Seketika itu juga kata-katanya membuatku bergetar. Tak kusangka, dia bukan hanya menyebalkan, tapi juga menyeramkan. Ancaman dari mulutnya tidak terdengar seperti gertak sambal, ia sungguh serius dengan perkataannya.
“Ah, kakak itu sudah sadar?” sahut suara lembut yang berbisik dari balik dedaunan.
“Ya, Elior, dia sudah sadar,” kata pria itu sambil berjalan mendekati adiknya. Seorang lelaki kecil, yang mungkin berumur 10 tahunan. Di bawah pendar cahaya api unggun remang-remang, pipinya tampak kemerahan, membuat wajahnya terlihat imut.
“Ah, baguslah. Bagaimana keadaanmu?” kata anak itu sambil berlari ke arahku akan tetapi pria itu segera menangkap tangan adiknya. Ia benar-benar mencegah anak itu untuk mendekatiku.

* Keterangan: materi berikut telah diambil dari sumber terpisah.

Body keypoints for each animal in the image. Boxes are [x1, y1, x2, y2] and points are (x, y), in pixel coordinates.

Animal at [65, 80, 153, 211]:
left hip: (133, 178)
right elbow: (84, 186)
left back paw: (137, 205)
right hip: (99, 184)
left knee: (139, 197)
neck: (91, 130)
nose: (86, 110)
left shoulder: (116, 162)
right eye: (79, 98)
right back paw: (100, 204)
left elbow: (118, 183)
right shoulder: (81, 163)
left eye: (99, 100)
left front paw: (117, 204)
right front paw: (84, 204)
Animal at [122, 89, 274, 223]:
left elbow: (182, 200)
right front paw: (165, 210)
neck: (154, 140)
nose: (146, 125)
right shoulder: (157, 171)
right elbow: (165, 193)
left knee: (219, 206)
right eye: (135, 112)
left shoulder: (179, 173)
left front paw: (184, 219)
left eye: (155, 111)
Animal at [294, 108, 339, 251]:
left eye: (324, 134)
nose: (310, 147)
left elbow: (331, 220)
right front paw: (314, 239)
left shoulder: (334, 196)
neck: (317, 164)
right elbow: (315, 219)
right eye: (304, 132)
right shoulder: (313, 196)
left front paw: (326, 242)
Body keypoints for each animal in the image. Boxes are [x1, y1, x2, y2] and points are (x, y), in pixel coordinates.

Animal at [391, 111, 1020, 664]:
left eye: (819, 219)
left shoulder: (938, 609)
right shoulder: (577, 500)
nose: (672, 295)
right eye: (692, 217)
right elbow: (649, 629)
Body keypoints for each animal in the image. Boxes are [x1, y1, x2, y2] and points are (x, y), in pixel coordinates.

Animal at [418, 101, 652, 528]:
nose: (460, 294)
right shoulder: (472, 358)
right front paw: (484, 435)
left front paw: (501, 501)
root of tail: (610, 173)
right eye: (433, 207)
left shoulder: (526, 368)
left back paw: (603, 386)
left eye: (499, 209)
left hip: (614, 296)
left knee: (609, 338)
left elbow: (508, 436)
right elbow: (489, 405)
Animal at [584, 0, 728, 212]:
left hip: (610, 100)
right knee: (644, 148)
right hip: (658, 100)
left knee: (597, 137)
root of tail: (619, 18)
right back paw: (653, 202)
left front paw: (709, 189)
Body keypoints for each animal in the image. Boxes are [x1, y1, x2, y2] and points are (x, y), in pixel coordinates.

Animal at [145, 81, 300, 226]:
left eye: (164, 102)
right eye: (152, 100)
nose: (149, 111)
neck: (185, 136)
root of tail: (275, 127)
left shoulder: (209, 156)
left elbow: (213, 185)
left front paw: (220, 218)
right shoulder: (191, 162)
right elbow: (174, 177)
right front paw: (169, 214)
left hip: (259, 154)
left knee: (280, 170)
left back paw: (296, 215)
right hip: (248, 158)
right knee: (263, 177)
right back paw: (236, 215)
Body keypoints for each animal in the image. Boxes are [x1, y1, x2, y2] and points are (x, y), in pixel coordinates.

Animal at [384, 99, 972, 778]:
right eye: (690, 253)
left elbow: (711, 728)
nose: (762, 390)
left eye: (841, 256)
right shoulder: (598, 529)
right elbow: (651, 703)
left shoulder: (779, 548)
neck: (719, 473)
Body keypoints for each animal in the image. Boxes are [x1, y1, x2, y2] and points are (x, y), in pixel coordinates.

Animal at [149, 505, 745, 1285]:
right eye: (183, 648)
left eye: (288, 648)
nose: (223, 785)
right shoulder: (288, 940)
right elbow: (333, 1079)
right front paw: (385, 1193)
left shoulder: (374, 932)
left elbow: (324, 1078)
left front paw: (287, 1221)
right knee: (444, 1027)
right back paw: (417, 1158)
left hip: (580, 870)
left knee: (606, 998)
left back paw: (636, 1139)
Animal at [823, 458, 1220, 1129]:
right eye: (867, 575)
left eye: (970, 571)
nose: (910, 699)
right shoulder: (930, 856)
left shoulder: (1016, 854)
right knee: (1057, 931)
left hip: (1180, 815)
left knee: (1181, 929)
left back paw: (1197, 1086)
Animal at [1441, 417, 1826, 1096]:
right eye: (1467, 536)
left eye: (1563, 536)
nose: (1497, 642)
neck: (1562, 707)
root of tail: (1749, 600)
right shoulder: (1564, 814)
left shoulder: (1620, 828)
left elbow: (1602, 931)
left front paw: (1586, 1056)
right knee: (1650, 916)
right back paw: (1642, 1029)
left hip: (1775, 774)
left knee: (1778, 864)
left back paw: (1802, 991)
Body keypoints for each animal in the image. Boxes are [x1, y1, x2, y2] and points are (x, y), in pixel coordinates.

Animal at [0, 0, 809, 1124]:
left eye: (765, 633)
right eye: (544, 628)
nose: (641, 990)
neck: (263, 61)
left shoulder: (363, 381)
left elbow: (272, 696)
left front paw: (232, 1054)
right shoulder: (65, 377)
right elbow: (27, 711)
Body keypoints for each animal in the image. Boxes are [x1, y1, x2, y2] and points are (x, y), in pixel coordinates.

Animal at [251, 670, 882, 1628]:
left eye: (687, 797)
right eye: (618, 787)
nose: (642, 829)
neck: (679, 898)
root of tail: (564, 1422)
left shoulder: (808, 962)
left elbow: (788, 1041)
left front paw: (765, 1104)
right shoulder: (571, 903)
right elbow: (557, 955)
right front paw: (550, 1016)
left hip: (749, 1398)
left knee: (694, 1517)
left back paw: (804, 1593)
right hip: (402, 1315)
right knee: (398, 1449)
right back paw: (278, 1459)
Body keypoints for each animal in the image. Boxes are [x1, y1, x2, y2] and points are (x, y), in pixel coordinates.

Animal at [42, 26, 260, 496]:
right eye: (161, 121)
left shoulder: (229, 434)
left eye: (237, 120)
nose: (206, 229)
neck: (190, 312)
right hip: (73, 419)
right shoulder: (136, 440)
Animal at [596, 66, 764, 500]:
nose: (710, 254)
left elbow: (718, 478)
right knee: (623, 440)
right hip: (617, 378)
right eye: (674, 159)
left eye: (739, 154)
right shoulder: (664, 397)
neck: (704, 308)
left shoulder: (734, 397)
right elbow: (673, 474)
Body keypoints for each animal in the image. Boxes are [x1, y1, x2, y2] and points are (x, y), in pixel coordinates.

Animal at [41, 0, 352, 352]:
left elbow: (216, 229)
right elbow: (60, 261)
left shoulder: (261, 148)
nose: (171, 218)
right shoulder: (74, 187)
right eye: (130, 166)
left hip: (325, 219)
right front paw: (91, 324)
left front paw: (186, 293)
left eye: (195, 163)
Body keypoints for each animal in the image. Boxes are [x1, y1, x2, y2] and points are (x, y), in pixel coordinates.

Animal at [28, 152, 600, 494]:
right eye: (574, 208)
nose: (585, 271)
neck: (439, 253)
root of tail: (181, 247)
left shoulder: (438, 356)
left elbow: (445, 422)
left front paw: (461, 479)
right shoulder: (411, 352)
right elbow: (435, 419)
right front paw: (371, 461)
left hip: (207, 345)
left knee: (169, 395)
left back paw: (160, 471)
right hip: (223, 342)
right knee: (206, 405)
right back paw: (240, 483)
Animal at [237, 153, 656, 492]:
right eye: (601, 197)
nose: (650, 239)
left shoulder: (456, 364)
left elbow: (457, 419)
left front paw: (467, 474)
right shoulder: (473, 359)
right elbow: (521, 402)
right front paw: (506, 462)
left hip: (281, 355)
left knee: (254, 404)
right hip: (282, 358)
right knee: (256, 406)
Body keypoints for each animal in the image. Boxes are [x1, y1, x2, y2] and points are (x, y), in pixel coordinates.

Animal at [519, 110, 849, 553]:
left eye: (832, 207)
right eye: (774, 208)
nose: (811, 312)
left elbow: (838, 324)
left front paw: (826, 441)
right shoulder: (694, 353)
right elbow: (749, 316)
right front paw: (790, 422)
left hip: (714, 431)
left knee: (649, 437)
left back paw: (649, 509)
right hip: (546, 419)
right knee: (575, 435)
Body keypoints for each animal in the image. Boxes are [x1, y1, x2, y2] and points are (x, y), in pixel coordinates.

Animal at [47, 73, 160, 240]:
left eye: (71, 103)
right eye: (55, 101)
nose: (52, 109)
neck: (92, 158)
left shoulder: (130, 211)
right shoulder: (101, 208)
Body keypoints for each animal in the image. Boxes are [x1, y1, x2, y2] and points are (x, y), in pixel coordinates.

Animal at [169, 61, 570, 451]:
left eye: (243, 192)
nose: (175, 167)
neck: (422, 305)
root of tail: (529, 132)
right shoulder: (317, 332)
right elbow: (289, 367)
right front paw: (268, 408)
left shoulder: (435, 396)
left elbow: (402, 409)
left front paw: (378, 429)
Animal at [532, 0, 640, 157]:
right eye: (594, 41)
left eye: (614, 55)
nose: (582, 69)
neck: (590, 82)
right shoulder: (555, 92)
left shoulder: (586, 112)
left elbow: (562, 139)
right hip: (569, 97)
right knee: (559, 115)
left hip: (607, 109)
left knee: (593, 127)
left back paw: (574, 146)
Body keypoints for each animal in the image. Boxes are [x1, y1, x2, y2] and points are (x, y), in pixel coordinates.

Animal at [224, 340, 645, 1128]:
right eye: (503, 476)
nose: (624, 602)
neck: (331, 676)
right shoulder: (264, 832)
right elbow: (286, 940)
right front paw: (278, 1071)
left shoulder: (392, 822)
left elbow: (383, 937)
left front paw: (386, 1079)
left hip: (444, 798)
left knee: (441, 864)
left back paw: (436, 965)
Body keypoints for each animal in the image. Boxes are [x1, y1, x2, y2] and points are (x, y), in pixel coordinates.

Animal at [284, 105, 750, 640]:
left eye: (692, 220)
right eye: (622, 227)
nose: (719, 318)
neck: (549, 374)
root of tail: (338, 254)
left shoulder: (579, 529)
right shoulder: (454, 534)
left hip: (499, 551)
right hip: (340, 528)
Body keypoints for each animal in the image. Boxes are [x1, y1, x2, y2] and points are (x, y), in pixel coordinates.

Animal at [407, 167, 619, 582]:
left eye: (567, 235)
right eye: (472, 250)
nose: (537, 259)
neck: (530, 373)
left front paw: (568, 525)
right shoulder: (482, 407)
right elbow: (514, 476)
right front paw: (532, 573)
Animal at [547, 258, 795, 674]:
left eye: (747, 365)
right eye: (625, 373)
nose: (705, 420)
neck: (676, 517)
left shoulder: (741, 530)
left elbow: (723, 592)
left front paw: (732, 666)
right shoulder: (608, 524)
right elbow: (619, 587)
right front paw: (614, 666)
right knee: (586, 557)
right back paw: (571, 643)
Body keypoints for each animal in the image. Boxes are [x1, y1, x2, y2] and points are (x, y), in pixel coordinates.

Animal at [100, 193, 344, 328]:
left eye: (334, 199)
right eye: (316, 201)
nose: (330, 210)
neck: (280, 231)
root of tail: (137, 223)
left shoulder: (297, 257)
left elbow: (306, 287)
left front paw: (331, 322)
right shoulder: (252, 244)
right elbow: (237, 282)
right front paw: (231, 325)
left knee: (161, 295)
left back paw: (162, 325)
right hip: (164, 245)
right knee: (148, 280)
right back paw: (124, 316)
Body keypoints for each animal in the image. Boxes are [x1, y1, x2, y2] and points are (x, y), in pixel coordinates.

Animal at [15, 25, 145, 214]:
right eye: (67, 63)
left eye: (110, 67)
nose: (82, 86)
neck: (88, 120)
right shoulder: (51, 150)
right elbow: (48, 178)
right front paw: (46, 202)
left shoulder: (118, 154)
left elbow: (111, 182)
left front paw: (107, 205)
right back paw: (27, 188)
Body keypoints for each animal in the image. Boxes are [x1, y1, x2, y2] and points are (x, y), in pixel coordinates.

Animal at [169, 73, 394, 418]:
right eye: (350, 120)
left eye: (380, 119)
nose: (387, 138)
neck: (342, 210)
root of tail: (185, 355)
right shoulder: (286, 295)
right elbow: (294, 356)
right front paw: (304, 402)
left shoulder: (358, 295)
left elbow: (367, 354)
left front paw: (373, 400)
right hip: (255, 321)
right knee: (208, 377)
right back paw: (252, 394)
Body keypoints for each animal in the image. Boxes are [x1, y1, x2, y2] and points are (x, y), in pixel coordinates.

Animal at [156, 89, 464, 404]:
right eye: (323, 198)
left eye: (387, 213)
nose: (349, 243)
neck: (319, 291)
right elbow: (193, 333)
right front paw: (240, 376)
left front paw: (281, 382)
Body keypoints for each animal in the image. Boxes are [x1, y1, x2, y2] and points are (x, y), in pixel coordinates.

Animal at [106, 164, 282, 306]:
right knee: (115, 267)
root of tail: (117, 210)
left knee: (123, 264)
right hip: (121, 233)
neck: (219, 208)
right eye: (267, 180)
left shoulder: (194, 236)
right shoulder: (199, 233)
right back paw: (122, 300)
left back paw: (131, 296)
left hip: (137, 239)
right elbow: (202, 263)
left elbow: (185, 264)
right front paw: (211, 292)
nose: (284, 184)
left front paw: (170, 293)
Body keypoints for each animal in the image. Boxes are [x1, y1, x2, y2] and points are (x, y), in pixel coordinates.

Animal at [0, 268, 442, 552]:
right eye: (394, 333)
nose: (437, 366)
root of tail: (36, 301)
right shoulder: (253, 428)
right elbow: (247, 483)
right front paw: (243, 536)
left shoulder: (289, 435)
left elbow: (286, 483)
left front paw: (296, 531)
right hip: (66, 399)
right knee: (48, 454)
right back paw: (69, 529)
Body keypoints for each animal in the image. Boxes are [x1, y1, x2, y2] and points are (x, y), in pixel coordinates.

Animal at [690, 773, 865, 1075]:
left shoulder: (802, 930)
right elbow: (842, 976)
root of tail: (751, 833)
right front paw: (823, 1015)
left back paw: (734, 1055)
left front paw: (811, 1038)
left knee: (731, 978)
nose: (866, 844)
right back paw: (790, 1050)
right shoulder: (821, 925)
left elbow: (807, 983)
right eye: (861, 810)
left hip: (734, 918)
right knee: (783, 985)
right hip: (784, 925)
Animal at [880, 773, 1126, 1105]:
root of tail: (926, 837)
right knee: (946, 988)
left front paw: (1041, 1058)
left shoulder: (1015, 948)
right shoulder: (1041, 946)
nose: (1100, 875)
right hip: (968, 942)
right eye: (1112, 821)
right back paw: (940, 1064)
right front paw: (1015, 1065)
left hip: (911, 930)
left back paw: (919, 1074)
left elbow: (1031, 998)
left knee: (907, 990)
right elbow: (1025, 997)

“Dengar Elior! Aku sudah mengikuti semua permintaanmu. Aku sudah menolongnya, tapi aku tidak akan membiarkanmu mendekatinya. Dia….”
“Dia bukan orang jahat!” sahut anak itu, lalu ia berlari ke arahku.
“Kenalkan, namaku …. Hei, Kak Aaron, apa yang kamu lakukan padanya?” protes anak itu saat melihat apa yang terjadi dengan kaki dan tanganku.
“Aku mengikatnya! Sangat kencang,” sahut pria itu dengan bangga, lengkap dengan seringai menyebalkan, juga tangan yang sudah terlipat di depan dada.
“T-tapi kenapa?” tanya anak itu bingung.
“Kamu pikir, aku akan membiarkannya bergerak lepas begitu saja? Bagaimana jika dia punya niat buruk? Ingat Elior, dalam situasi seperti ini, kita tidak bisa mempercayai siapapun! Aku tahu hatimu baik, tetapi … terlalu naif bila kita membiarkan orang asing sepertinya bertindak sesuka hatinya.”